Deep Thinkers "Necks Move" (Datura Records)

Hailing from Kansas City, Missouri, about as unlikely a North American hip-hop landmark as there is, Deep Thinkers have the element of surprise on their side, and the freedom perhaps that comes with few expectations. But let’s make it clear, that while these factors provide an additional punch to their album, Necks Move would hold its own under any other circumstances, because it is simply a great record that provides fulfilling listening.

The pair of MC Brother of Moses and producer Leonard D. Stroy bear some similarities to Bay Area crew Zion I in their willingness to incorporate elements of other production styles in their boom-bap. Many tracks have a slightly futuristic edge, inspired perhaps from experimental drum programming some electronica producers utilize. But there’s nothing abstract here. Their beats do what the album title suggests and set heads to bobbin’, while the sonic backdrops provide for rich listening. “Movin’ On” featuring label mate Approach incorporates future funk, with warm keys and wicked scratches. “Bottled Slaughter” is a musically epic and lyrically incisive catalog of socio-political topics such as environmental issues and corporate greed set against a cinematic backdrop of exotic and primal instrumentation which transcends the realm of typical hip-hop.
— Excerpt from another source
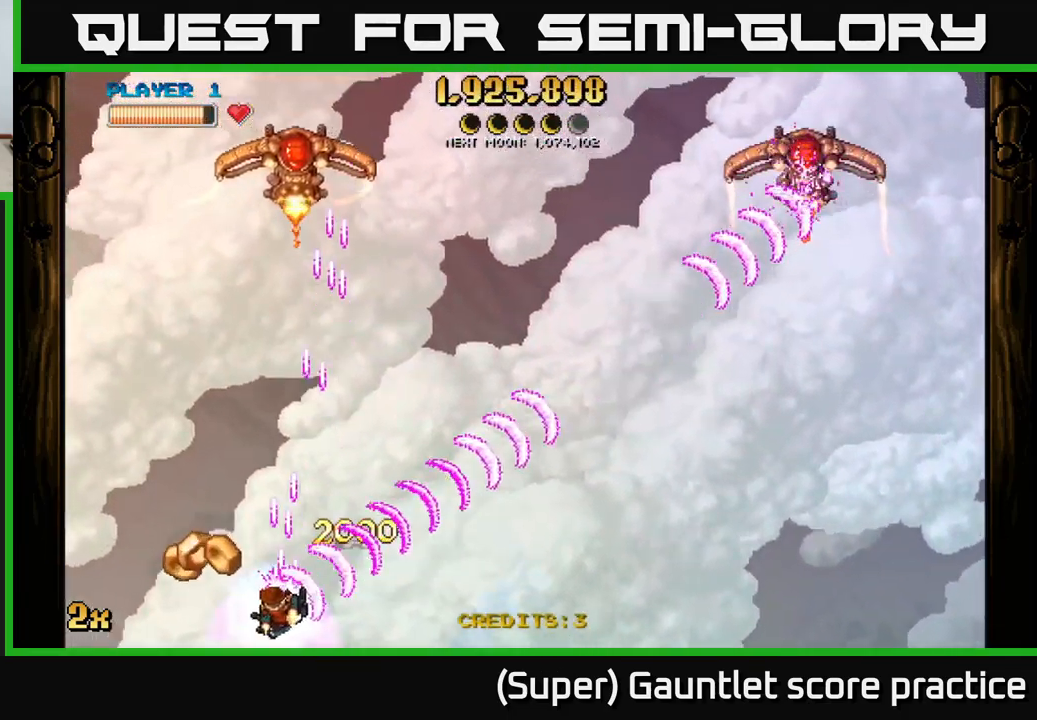
{"buttons": ["A"], "left_stick": "up-left", "events": [[117, "left_stick", "up"], [134, "X", "down"], [267, "X", "up"], [400, "left_stick", "up-left"]]}
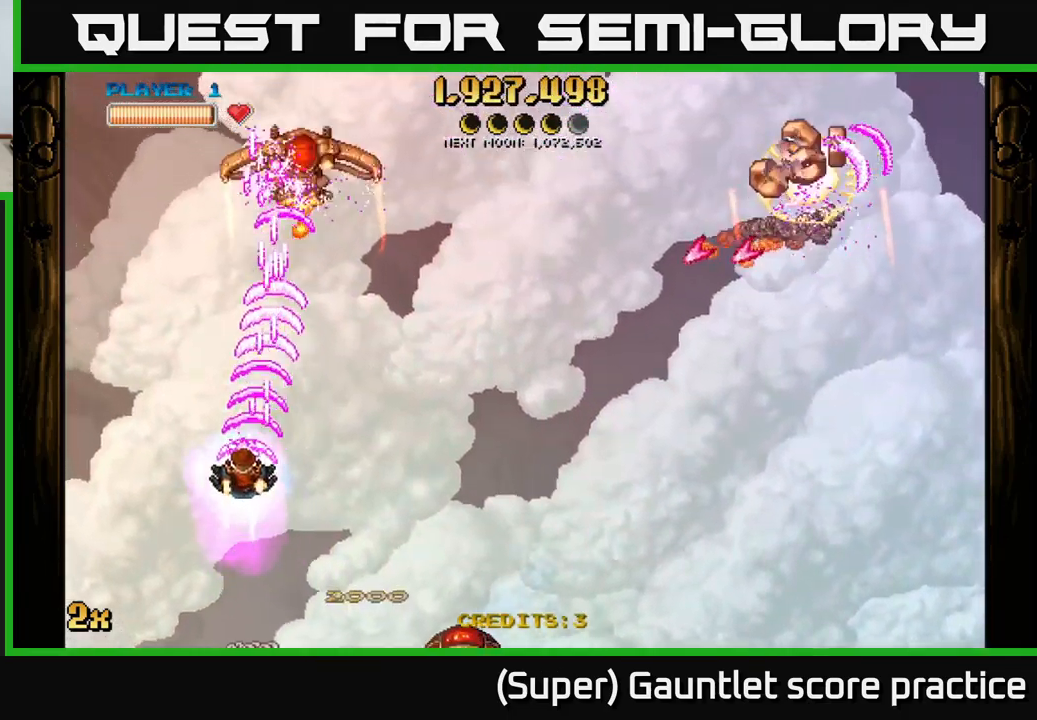
{"buttons": ["A"], "left_stick": "up-left", "events": [[84, "left_stick", "down"], [300, "left_stick", "left"], [450, "left_stick", "up-left"]]}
While their name, Deep Thinkers, may suggest an overly wordy, pseudo-intellectual sense of self, all lyrical evidence points instead to an intelligent, informed point of view expressed deftly and without pretentiousness. Perhaps the most telling track on the album in terms of revealing self is “We Live In Kansas City.” They speak volumes about their point of view with the following lines: “I live in Kansas City and I don’t drive a monster truck…I’ll pass a rack of ribs up…I don’t roll the streets with heat” and “I open minds with my rhymes….can’t sound silly talking about pimpin’ in front of the children.”

Necks Move is a rarity in that delivers lyrics and production of equally satisfying proportions. It’s one of those albums that works well on a superficial level, the album title overtly stating this purpose, but has much more to reveal upon closer inspection and repeated playing. Necks Move is recommended listening for any hip-hop head looking for something different, and even for those looking to be re-inspired by the possibilities of hip-hop.